Mass-transit ridership has plummeted. Scooter companies have shuttered in key cities. Ride-hailing networks have scrambled to pivot from carrying humans to carrying takeout orders.

So it’s a curious time to buy a transportation company whose operations are predicated on people moving around. Despite a world wracked by a pandemic, that’s just what Intel Corp. did last week.

With a shrug toward today’s maladies and an eye on the future, the tech giant purchased Moovit, an Israeli mobility-as-a-service provider, for $900 million through Intel’s Mobileye subsidiary. Discussions between the companies started with the intention of a potential investment: Intel ultimately decided to buy Moovit outright.

Mobileye is banking on coronavirus-related travel disruptions remaining a temporary hindrance rather than a catalyst for long-term changes in transportation.

“In the times of great crisis, you either pull back or lean in, and this is an example of leaning in,” said Amnon Shashua, Mobileye CEO. “People still need to move from place to place.”

Moovit wraps those various transportation modes into an app that aggregates data from multiple transit partners. It’s a single place to plan and pay for a multimodal journey around a city that might involve public transit, ride-hailing, scooter and bike rentals and more.

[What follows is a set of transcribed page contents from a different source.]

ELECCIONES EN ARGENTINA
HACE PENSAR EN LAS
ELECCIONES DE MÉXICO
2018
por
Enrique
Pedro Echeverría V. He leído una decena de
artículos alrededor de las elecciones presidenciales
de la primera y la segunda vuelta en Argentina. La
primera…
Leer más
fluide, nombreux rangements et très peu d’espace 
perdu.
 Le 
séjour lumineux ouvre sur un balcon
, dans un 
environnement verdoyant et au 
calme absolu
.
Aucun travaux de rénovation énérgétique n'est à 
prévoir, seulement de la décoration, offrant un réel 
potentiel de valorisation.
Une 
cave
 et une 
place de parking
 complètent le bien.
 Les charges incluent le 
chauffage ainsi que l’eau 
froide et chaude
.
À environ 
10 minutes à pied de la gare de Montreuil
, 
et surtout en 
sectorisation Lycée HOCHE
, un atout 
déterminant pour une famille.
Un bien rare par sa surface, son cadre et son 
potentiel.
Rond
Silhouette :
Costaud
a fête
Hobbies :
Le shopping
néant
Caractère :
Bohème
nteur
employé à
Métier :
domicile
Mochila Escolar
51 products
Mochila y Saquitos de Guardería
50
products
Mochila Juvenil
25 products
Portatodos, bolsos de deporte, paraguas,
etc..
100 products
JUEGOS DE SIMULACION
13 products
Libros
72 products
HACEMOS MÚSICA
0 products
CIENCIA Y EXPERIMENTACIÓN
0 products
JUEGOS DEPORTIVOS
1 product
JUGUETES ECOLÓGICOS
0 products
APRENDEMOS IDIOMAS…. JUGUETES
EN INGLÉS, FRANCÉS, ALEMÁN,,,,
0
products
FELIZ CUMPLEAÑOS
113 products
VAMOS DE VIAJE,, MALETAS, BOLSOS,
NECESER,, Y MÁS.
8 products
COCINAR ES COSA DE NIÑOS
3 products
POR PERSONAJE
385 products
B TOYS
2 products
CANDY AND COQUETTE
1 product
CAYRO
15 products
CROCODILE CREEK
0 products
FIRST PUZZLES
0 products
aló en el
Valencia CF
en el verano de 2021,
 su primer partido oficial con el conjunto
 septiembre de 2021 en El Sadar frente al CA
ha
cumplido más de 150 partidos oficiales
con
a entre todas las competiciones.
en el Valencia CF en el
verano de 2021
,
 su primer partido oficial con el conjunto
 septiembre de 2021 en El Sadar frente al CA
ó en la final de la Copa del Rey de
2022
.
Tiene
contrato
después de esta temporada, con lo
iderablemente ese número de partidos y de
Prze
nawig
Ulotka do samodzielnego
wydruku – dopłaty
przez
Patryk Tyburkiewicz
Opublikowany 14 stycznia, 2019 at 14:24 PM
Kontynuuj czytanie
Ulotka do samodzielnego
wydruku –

Eliminating friction that would otherwise exist as travelers plan multimodal journeys is, broadly speaking, a promising idea, says David Zipper, visiting fellow at the Harvard Kennedy School. But it requires more than a slick app, he says — it requires a thriving transportation ecosystem.

“A mobility-as-a-service solution is only as useful as the services it knits together,” Zipper said. “If you have bus service that comes once an hour, and that’s tied to a bike-share where a bicyclist has to ride in a lane that’s in the same space as vehicles moving 40 miles an hour, how useful is that? First, you have to make sure you have high-quality services available for those that don’t drive. If they’re not there, you have nothing useful to put together.”

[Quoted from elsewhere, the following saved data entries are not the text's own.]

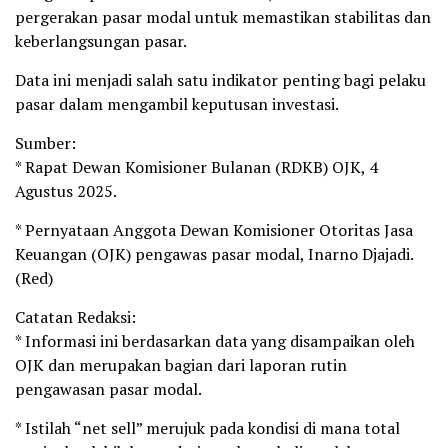
pergerakan pasar modal untuk memastikan stabilitas dan
keberlangsungan pasar.
Data ini menjadi salah satu indikator penting bagi pelaku
pasar dalam mengambil keputusan investasi.
Sumber:
* Rapat Dewan Komisioner Bulanan (RDKB) OJK, 4
Agustus 2025.
* Pernyataan Anggota Dewan Komisioner Otoritas Jasa
Keuangan (OJK) pengawas pasar modal, Inarno Djajadi.
(Red)
Catatan Redaksi:
* Informasi ini berdasarkan data yang disampaikan oleh
OJK dan merupakan bagian dari laporan rutin
pengawasan pasar modal.
* Istilah “net sell” merujuk pada kondisi di mana total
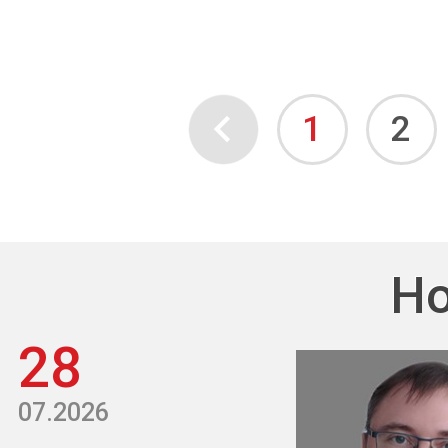
1
2
Но
28
07.2026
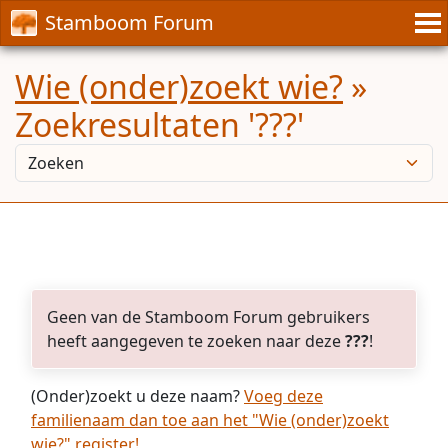
Stamboom Forum
Wie (onder)zoekt wie?
»
Zoekresultaten '???'
Geen van de Stamboom Forum gebruikers
heeft aangegeven te zoeken naar deze
???
!
(Onder)zoekt u deze naam?
Voeg deze
familienaam dan toe aan het "Wie (onder)zoekt
wie?" register!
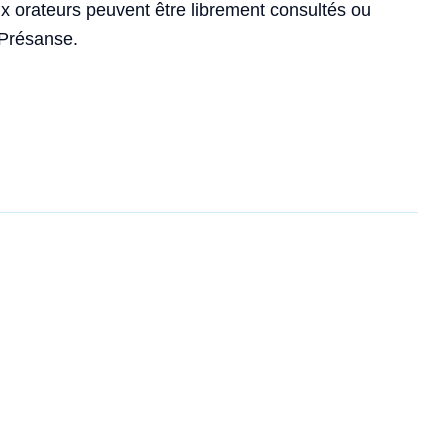
 orateurs peuvent être librement consultés ou
 Présanse.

That could be worth considering as Mobileye fleshes out its forthcoming robotaxi business that’s augmented by the Moovit acquisition. Moovit, of Tel Aviv, was founded in 2012 and has 800 million users in approximately 3,100 cities and 102 countries, according to Intel.

Beyond the customer-facing side of the deal, Moovit offers mapping and data intelligence and aspects of a fleet operations infrastructure. With cameras in millions of personally owned cars around the world thanks to partnerships with the likes of BMW and Nissan, Mobileye had culled information from those vehicles and already developed a crowdsourced high-definition mapping and localization tool.

Now, with information from Moovit and a partnership with Ordnance Survey, the national mapping agency in the United Kingdom, Mobileye may offer information on infrastructure and data insights on everything from traffic flow to likely places where jaywalking will occur.

In November, Jack Weast, Intel’s autonomous driving chief, said data services and data intelligence had developed into promising revenue-generating lines of business and that the company would aggressively push toward those markets. This acquisition is the latest example.

The user network and map intelligence platform are components of Mobileye’s efforts to launch a robotaxi business in 2022. Other necessary puzzle pieces include self-driving systems, high-definition mapping, teleoperation capability and fleet optimization. And, of course, vehicles.

Mobileye’s approach of consolidating so much of that inside a single company is perhaps an outlier in the industry.

But Shashua believes that will help the company extract revenue from multiple points in the value chain, and Mobileye and Intel foresee robotaxis developing into a market worth $160 billion by 2030. To start tapping into that in 2022, Shashua says, the time was right to act.

“We invested in Moovit two years ago as part of our long-term strategy and understand this company and the value it can bring,” he said. “We believe 2022 is a very realistic timeline, and with the integration time frame, that required an acquisition be done now.”